Google recently announced the general availability of the Hive-BigQuery Connector, simplifying integration and migrations between Apache Hive and Google BigQuery. The open-source connector is a Hive storage handler that enables Hive to interact with BigQuery's storage layer.
The new option supports queries in Hive using the SQL-like query language HiveQL to read from and write to BigQuery. Data engineers can access and query BigQuery datasets without data movement and BigQuery users can leverage Hive's tools, libraries, and frameworks for data processing and analysis. Julien Phalip, solutions architect at Google Cloud, writes:
The Hive-BigQuery connector implements the Hive StorageHandler API to allow Hive workloads to integrate with BigQuery and BigLake tables. While Hive's execution engine still handles all compute operations such as aggregates and joins, the connector manages all interactions with the data layer in BigQuery, whether the underlying data is stored in BigQuery native storage or in Cloud Storage buckets via a BigLake connection.
Apache Hive, a popular distributed data warehouse option built on top of Hadoop, allows users to perform queries on large datasets.
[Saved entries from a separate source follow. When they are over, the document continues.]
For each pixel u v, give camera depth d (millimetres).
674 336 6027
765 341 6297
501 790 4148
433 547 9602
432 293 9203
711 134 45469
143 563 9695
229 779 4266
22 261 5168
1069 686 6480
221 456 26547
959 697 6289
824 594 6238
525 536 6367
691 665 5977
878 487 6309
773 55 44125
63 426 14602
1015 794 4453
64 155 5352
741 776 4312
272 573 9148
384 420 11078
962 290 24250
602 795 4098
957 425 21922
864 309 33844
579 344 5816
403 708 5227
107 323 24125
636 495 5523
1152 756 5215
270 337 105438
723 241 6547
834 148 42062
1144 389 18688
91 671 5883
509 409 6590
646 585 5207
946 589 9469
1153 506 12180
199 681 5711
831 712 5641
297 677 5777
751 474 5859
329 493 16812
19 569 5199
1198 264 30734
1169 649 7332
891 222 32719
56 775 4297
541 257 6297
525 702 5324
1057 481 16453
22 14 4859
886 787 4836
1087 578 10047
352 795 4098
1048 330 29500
BigQuery, the serverless data warehouse on Google Cloud, provides scalable queries on massive datasets. The open-source connector ensures data consistency and reliability by using Hive's metadata to represent tables stored in BigQuery.
The connector supports queries with MapReduce and Tez execution engines, creating and deleting BigQuery tables from Hive, and joining BigQuery and BigLake tables with Hive tables. It also supports fast reads from BigQuery tables using the Storage Read API streams and the Apache Arrow format.
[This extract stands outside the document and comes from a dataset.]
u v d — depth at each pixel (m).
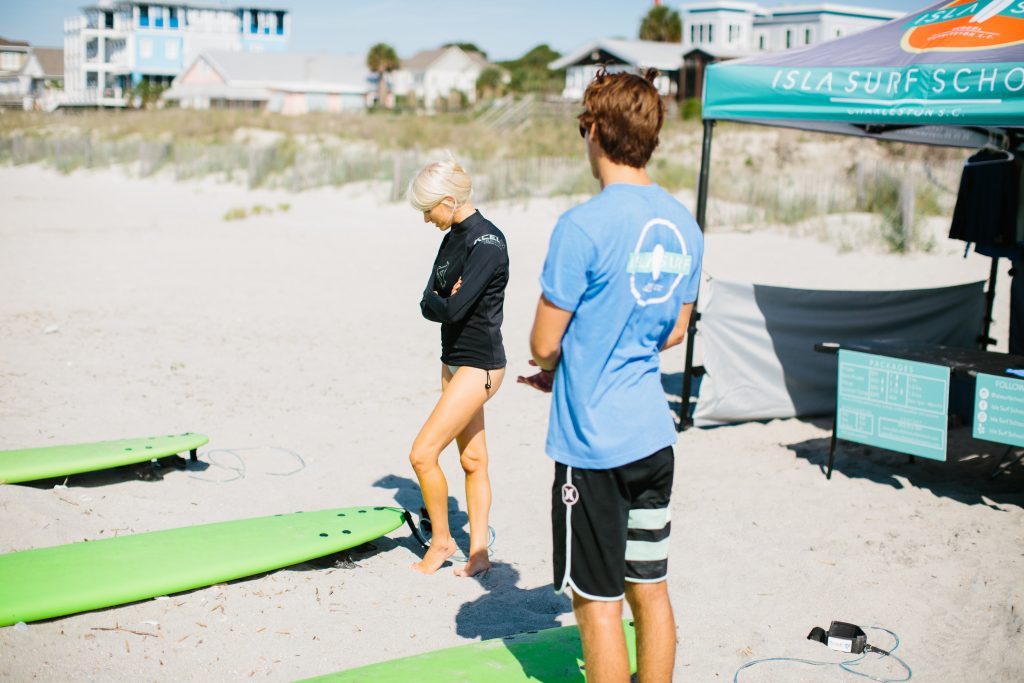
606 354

Source: Google Data Analytics Blog
According to the cloud provider, the Hive-BigQuery Connector can help companies in the following scenarios: ensure continuity of operations during migration, use BigQuery for a subset of data warehouse needs, or maintain a full open-source software stack.
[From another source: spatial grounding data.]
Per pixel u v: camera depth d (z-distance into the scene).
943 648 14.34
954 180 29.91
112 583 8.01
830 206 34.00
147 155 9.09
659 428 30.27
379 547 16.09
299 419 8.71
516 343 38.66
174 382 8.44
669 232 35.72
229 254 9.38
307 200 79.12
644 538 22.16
With the BigQuery Migration Service, Google already supported the BigQuery batch SQL translator and the interactive SQL translator, translating Hive queries to BigQuery's own ANSI-compliant SQL syntax. Phalip explains:
The new Hive-BigQuery connector offers one additional option: You can keep your original queries in their HiveQL dialect, continue to run those queries with the Hive execution engine on your cluster, but let those queries access data migrated to BigQuery and BigLake tables.
This is not the first open-source connector released by Google to reduce data transformations, enabling the analysis of diverse datasets: the Cloud Storage Connector implements the Hadoop Compatible File System (HCFS) API to store and access data files in Cloud Storage, while the Apache Spark SQL connector for BigQuery implements the Spark SQL Data Source API to read BigQuery tables into Spark's dataframes and write DataFrames back into BigQuery.
The Hive-BigQuery connector supports Dataproc 2.0 and 2.1. Google has outlined some limitations regarding partitioning. Since Hive and BigQuery partitioning operate differently, the Hive PARTITIONED BY clause is not supported. However, developers can still use the time-unit column and ingestion time partitioning options supported by BigQuery.
The connector is available on GitHub.